Problem to work on: Extend the forum thread below about milling small logs on a band sawmill, starting after its final sentence.

Document segment:
>>>

# Woodmizer fun



## SDB777 (Jan 18, 2015)

No huge logs today, just money!


First on the mill was a small piece of Persian Sliktree, sliced this one up for turkey pot call and duck/game call sized pieces. The smaller, slices will become pen blanks.













The hardest part about milling smaller logs on a band sawmill, clamping the dang things down and not having to fiddle-fart with them during the cutting.



The next piece was a 'leftover' piece of American Sweetgum. I had just sliced the log in half to get for bowl blanks...but I needed to get some cha-ching out of the remaining part. So I sliced a 2-1/8" thick and two 1-1/8" thick slices for call blanks.











to be continue'd......


----------



## SDB777 (Jan 18, 2015)

The next log to get on the bunk was a American Persimmon, and from looking at the end-grain cut....I knew it was going to be pretty fun. Just didn't realize it was going to be awesome-on-a-stick!

<<<

Recorded data:
>>>

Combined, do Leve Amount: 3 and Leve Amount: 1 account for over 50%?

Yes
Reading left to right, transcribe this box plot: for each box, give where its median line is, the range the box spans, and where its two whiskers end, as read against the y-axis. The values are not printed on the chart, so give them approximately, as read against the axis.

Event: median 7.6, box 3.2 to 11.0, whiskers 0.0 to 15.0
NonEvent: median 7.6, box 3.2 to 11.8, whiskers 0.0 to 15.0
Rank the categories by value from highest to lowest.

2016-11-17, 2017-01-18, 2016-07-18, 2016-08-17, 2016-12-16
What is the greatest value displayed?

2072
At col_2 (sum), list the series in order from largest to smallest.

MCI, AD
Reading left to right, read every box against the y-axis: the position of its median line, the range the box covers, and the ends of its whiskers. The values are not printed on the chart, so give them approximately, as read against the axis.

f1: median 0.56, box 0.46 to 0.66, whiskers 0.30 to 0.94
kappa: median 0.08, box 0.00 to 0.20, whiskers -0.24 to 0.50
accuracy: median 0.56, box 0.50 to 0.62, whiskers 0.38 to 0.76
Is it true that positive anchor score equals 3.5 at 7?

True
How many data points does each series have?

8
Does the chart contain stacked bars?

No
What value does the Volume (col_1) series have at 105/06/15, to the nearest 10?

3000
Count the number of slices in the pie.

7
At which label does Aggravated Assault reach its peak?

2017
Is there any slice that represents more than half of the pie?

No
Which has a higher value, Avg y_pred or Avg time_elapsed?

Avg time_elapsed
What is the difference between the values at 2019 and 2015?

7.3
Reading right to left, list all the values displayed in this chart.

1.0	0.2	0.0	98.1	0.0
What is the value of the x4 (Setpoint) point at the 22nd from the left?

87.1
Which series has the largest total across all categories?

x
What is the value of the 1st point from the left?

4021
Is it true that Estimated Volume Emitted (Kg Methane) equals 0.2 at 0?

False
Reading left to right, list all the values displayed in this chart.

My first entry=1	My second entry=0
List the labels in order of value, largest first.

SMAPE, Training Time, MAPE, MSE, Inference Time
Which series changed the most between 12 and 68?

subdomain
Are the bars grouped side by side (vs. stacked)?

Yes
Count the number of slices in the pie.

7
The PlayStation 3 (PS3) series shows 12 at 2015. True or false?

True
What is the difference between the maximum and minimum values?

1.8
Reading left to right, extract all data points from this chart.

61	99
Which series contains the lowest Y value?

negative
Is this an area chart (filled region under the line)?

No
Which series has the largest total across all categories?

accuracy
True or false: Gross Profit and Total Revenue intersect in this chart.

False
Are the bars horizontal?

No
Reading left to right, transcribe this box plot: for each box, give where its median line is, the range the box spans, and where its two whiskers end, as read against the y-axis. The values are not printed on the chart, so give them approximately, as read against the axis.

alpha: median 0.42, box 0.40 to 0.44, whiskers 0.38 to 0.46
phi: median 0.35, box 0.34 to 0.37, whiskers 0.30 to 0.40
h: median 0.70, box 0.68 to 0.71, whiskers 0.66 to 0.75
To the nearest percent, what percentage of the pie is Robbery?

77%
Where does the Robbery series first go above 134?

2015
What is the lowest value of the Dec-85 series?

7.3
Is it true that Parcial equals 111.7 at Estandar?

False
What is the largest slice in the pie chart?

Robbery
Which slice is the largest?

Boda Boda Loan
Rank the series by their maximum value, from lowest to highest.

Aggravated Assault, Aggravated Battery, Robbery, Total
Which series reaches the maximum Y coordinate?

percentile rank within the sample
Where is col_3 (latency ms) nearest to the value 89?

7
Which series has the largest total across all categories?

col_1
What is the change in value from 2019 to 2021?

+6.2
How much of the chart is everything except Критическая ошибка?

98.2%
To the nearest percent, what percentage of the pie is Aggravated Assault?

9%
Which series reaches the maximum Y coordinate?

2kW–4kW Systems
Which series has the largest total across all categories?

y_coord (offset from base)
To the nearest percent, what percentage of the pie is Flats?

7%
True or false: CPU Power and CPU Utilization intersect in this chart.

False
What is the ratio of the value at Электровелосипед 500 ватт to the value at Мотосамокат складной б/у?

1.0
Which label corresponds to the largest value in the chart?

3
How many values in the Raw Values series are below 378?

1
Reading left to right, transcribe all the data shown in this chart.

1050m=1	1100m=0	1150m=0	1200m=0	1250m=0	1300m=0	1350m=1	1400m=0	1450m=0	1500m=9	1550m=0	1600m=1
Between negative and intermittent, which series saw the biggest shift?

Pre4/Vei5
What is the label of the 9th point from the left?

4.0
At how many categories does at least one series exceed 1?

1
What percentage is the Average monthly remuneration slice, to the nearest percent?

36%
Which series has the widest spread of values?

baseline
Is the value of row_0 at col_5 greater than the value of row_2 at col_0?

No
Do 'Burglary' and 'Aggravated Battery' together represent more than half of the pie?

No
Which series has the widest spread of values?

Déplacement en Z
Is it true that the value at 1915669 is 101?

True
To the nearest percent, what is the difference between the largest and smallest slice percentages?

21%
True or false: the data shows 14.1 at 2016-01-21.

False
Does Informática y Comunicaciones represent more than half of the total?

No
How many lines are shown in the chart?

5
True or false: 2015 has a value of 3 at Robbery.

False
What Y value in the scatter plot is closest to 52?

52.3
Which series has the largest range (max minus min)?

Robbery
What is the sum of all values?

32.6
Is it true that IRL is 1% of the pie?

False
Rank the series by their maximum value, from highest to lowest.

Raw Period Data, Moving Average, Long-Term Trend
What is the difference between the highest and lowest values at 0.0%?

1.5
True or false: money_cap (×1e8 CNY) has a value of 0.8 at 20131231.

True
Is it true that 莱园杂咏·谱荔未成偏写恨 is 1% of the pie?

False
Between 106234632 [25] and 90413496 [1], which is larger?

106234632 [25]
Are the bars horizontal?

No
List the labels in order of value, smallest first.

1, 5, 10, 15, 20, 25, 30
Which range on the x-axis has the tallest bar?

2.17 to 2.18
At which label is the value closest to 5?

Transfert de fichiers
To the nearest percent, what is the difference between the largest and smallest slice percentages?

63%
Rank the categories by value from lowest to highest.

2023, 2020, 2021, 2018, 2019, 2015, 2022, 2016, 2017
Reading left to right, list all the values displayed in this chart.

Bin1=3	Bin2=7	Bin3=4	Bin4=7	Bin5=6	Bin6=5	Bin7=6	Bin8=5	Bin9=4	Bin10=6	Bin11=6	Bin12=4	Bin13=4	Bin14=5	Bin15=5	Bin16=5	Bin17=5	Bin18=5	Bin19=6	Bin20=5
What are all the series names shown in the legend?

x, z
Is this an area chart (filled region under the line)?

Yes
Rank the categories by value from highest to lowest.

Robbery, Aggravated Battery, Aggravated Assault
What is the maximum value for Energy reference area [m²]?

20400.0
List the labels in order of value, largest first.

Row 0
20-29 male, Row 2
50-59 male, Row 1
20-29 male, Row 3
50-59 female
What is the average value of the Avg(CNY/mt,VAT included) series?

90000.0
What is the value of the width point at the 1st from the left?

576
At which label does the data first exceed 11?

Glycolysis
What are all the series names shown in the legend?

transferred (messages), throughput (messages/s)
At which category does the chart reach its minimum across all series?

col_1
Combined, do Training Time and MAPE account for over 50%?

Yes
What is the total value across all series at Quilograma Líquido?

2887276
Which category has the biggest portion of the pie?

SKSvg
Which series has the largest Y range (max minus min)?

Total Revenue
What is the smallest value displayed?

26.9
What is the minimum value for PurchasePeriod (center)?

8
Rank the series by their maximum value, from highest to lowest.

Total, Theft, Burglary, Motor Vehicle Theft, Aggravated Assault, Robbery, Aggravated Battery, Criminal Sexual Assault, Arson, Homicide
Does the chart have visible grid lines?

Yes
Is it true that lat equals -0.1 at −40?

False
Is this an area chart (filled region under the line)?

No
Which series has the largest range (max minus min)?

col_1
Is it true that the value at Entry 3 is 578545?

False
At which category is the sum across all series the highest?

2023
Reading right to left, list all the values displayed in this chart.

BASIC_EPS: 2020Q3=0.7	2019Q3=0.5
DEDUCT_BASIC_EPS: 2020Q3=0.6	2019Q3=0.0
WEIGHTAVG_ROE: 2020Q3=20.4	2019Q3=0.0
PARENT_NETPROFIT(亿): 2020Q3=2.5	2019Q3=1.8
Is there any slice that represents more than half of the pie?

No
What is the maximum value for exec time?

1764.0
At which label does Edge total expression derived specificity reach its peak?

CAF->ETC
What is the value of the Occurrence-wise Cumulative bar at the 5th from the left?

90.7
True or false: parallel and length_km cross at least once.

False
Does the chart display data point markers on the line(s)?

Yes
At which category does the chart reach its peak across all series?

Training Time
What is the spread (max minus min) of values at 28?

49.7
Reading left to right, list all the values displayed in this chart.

<<<

Answer box:
Still have a few more American Persimmon and a couple more Sassafras tiny logs to mill, but there is always another day. BTW, today was almost 66* here in Arkansas....probably bad weather right around the corner?





Scott (photo's are funner-no it ain't a word) B


----------



## SDB777 (Jan 19, 2015)

Well, sliced these into 'useable' blanks that I'll put on my website....

Just endgrain photo's, but it's all that is really needed to be able to tell what will come from these once they get turned.













Doesn't look like much for y'all I know....but these will someday become turkey slate calls and maybe a duck or predator call.

Scott (maybe I'll be making a few too) B


----------



## 1ruralmailman (Jan 20, 2015)

do you wax dip them,or stabilize them?or dont you get much loss from cracking on these?


----------



## IanB22 (Jan 20, 2015)

beautiful stuff. 
I want to make a mallet or some kind of woodworking tool out of persimmon but it's hard to find up here in NE.
Really beautiful stuff.


----------



## SDB777 (Jan 20, 2015)

1ruralmailman said:


> do you wax dip them,or stabilize them?or dont you get much loss from cracking on these?



Don't usually need to do anything to them. I sell them faster enough.....




IanB22 said:


> beautiful stuff.
> I want to make a mallet or some kind of woodworking tool out of persimmon but it's hard to find up here in NE.
> Really beautiful stuff.



How big a chunk you need? I have some 'half round' blanks I was going to make into bowls. I have more then enough to turn...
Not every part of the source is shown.